CTW1500 is a challenging dataset designed for detecting long, curved text. Created by Yuliang et al., it contains 1,000 training images and 500 test images. Unlike traditional text datasets like ICDAR 2015 and ICDAR 2017 MLT, CTW1500 annotates text instances using 14-point polygons, allowing it to describe arbitrarily shaped curved text.
Total-Text

Total-Text is a newly released curved text detection dataset that includes horizontal, multi-oriented, and curved text instances. The dataset contains 1,255 training images and 300 test images.
ICDAR 2015

ICDAR 2015 is a widely-used dataset in text detection, consisting of 1,500 images, with 1,000 for training and 500 for testing. Text regions are annotated as quadrilaterals with four vertices.
ICDAR 2017 MLT

IC17-MLT is a large-scale multi-lingual text dataset that includes 7,200 training images, 1,800 validation images, and 9,000 test images. It contains full scene images across nine languages, making it a comprehensive dataset for multi-lingual text detection.

Training Strategy

A pre-trained ResNet on ImageNet is used as the backbone, and the optimization is performed using Stochastic Gradient Descent (SGD).

The training strategy for the IC17-MLT dataset differs from others:

For IC17-MLT training, no additional data (e.g., SynthText) was used. The model is trained with a batch size of 16 using 4 GPUs, running for 180K iterations. The initial learning rate is set to $1 \times 10^{-3}$ , which is decreased by a factor of 10 at 60K and 120K iterations.

For datasets other than IC17-MLT, the training strategy is as follows:

The batch size remains at 16, using 4 GPUs for 36K iterations. The initial learning rate is set to $1 \times 10^{-3}$ , and reduced by a factor of 10 at 12K and 24K iterations.

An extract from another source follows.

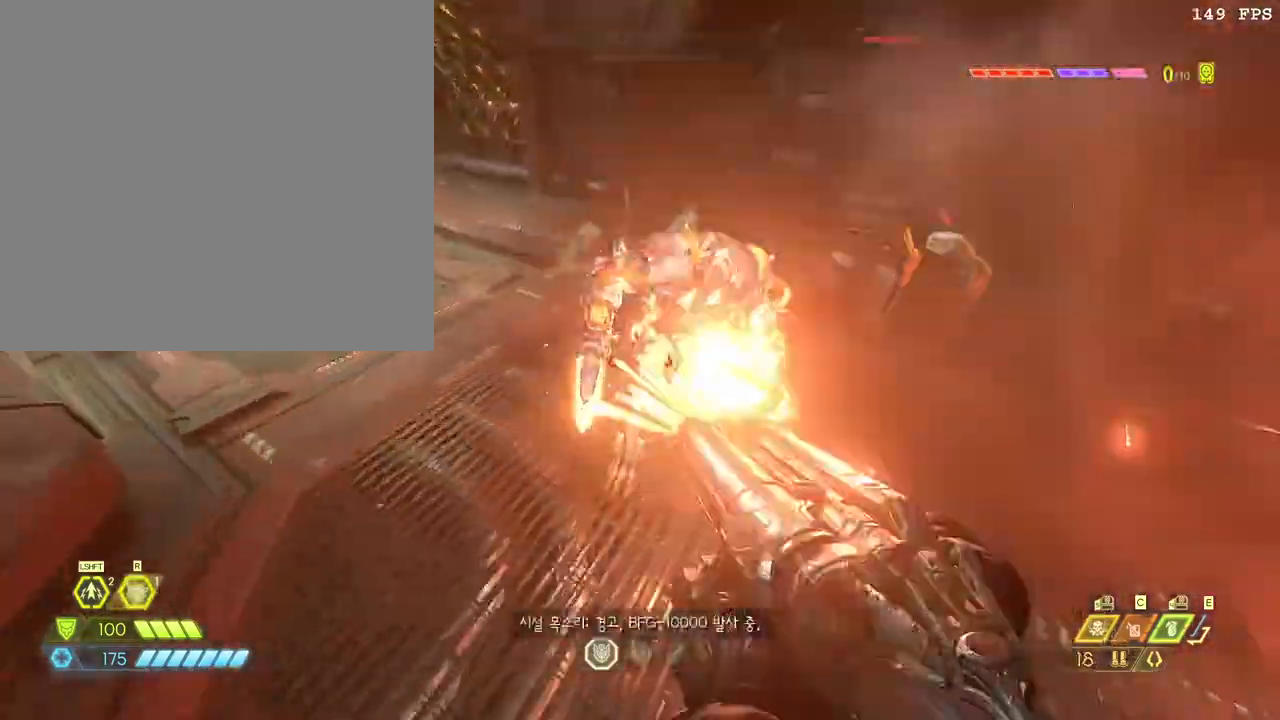
{"keys": ["space", "w"], "mouse": [], "events": [[100, "mouse_left", "up"], [333, "a", "up"], [417, "space", "down"]]}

The model is then fine-tuned on the IC17-MLT dataset for 24K iterations, starting with an initial learning rate of $1 \times 10^{-4}$ , which is decreased by a factor of 10 after 12K iterations.

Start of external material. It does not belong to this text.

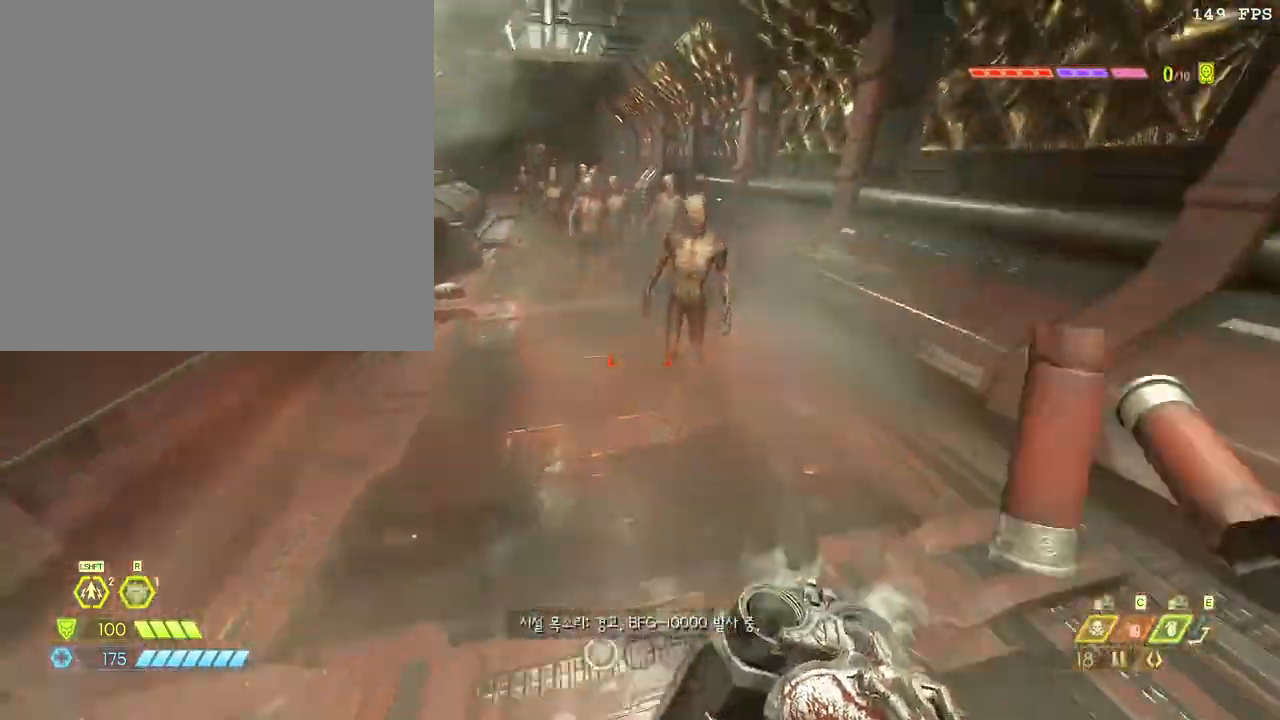
{"keys": ["w"], "mouse": [], "events": [[33, "space", "up"], [300, "space", "down"], [467, "space", "up"]]}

Optimization and Parameter Settings
- Weight decay is set to $5 \times 10^{-4}$ , Nesterov momentum is 0.99, and no damping is applied.
- During training, blurry text regions labeled as "DO NOT CARE" across all datasets are ignored.
- The balancing parameter $\lambda$ for the loss function is set to 0.7, and the negative-positive sample ratio for OHEM is 3.
Data Augmentation Strategy
- Images are scaled randomly with ratios of [0.5, 1.0, 2.0, 3.0].
- Random horizontal flips and rotations are applied, with a range of ±10 degrees.
- A $640 \times 640$ patch is randomly cropped from the transformed image.
Result Generation
- For quadrilateral text datasets, the minimum area rectangle is computed to extract the bounding box.
- For curved text datasets, the PSE output is applied to generate the final results.

Discussion

Impact of Component Design

psenet ablation

Can the Kernel Block Serve as the Final Output?

The answer is no.

The kernel block's purpose is to roughly locate text instances and distinguish adjacent text. However, the smallest-scale kernel block cannot cover the full text region, negatively impacting text detection and recognition. As shown in figure (a), using only the smallest kernel block as the final result leads to poor F-measure performance on both the ICDAR 2015 and CTW1500 datasets.
Effect of Minimum Kernel Size

The authors study the impact of the minimum kernel size $m$ by setting the number of kernels $n = 2$ and varying $m$ from 1 to 0.1.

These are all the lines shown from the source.